* Task material:
▼
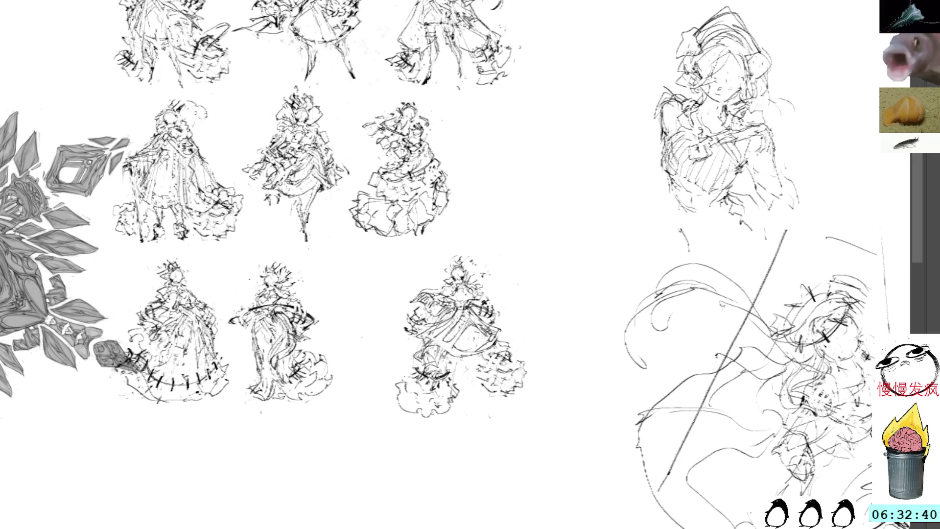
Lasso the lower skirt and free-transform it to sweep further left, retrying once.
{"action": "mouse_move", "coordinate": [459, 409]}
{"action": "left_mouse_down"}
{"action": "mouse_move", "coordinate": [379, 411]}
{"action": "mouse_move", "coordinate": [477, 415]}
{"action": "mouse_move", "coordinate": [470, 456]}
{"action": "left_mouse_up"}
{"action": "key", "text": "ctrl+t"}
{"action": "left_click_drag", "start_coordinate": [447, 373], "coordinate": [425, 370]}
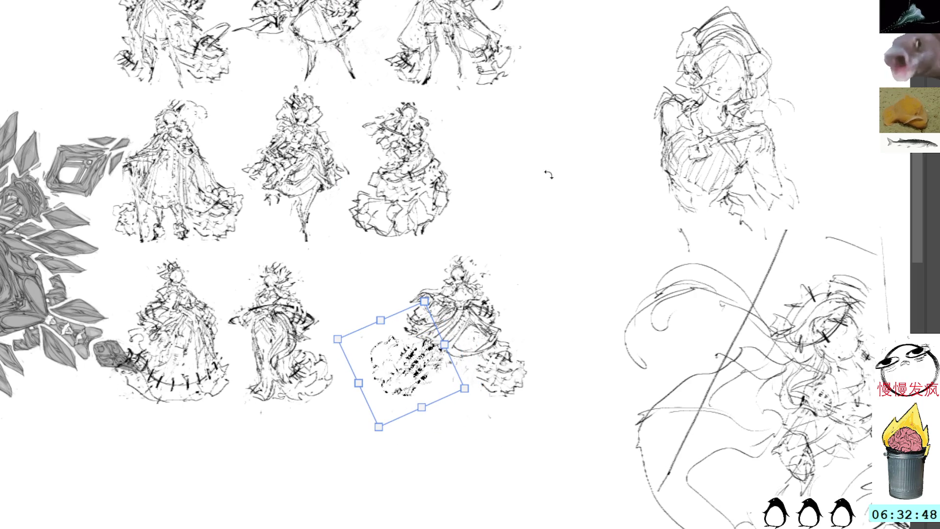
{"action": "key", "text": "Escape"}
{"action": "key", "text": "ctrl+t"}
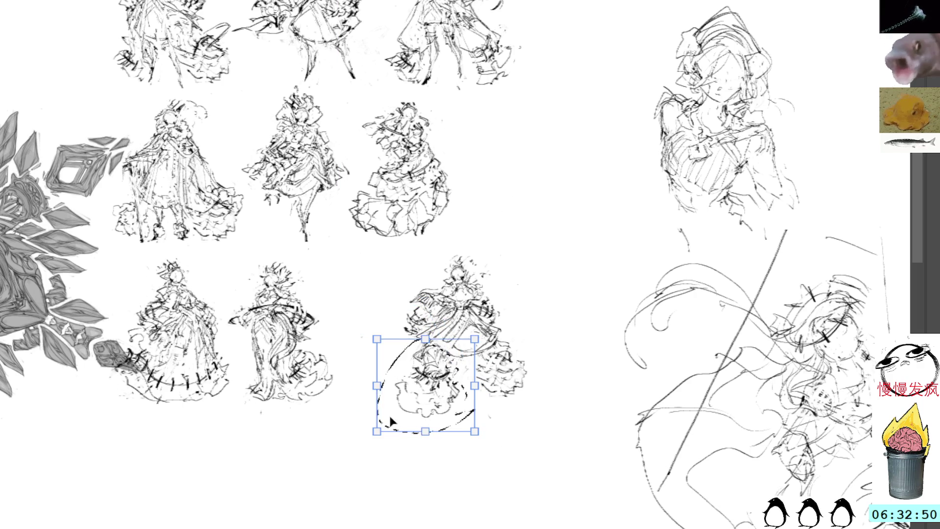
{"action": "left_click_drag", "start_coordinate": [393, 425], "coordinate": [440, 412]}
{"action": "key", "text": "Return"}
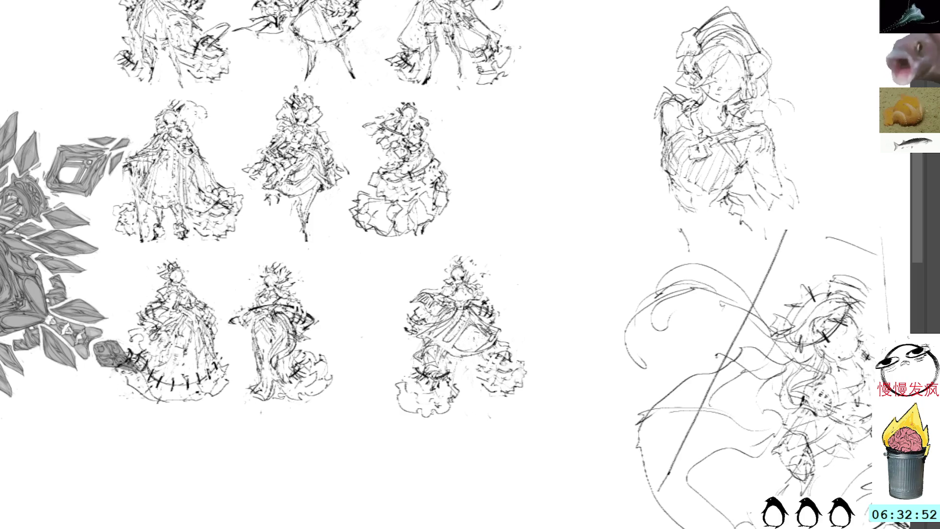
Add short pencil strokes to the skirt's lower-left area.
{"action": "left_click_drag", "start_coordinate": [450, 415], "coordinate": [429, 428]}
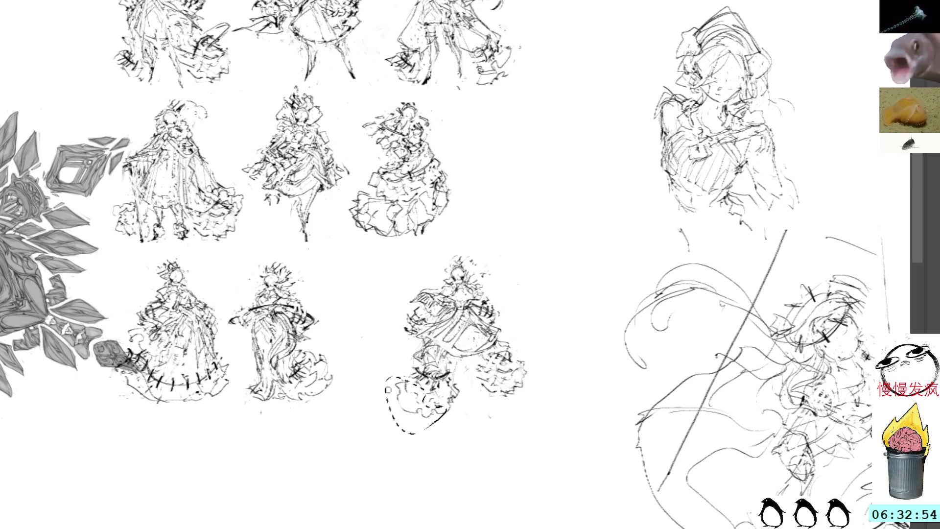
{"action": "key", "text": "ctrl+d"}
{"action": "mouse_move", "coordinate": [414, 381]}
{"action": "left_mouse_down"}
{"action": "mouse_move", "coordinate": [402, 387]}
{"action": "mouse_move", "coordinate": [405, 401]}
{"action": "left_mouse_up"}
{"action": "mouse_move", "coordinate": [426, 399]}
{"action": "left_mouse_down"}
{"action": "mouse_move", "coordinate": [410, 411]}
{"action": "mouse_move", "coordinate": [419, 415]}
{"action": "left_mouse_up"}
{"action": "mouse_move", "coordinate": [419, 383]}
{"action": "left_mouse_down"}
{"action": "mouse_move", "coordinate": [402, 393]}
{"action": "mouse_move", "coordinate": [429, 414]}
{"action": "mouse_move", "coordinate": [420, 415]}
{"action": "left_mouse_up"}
▲
▼
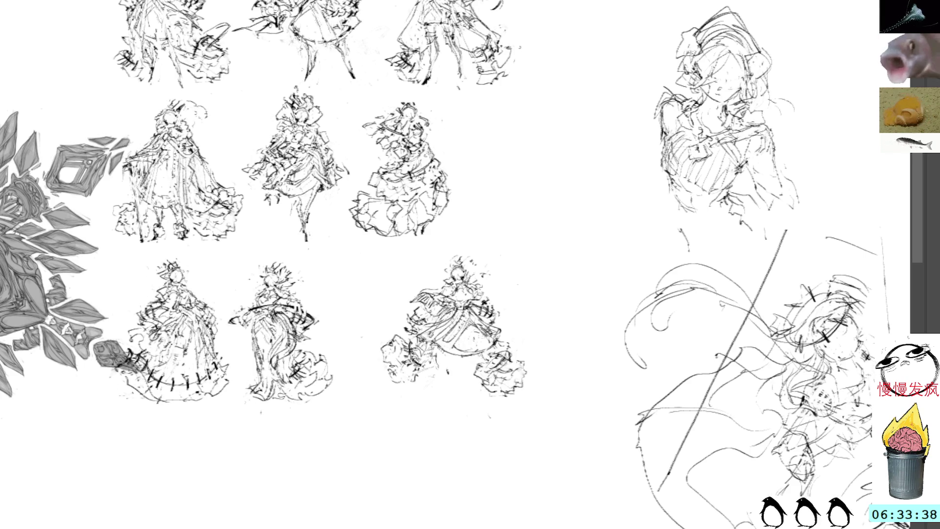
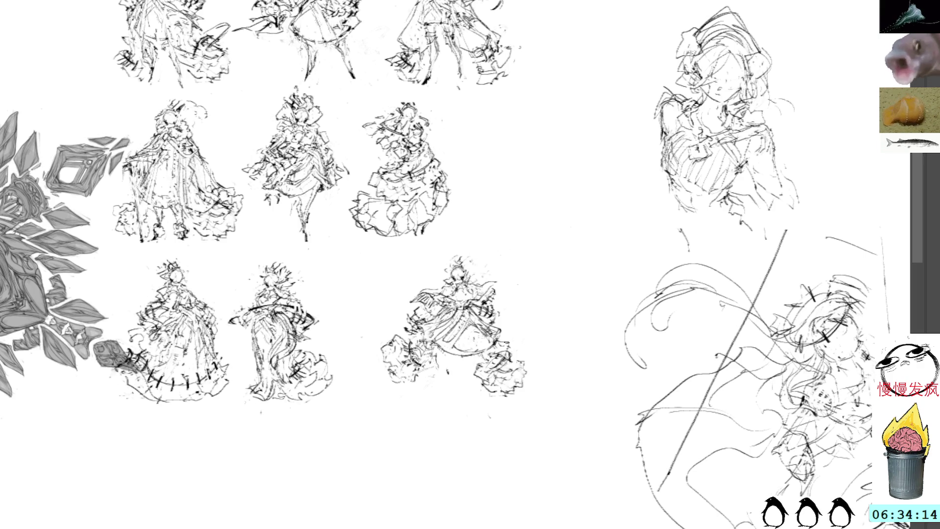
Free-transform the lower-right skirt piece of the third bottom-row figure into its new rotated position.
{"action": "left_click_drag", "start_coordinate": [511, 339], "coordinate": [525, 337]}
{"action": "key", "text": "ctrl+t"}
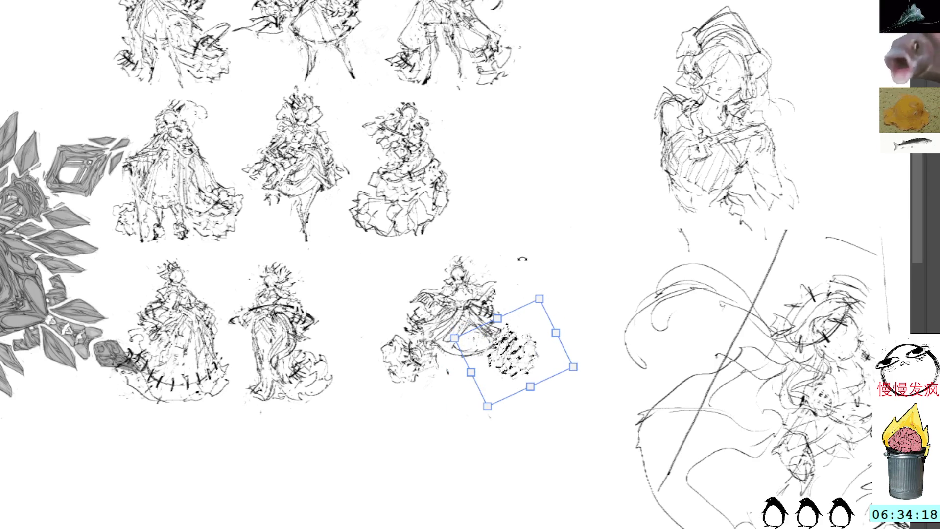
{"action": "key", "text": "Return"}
▲
* What you have to do: Which lines in the records above contain the word "skirt"? Return each of them.

* Written response:
Lasso the lower skirt and free-transform it to sweep further left, retrying once.
Add short pencil strokes to the skirt's lower-left area.
Free-transform the lower-right skirt piece of the third bottom-row figure into its new rotated position.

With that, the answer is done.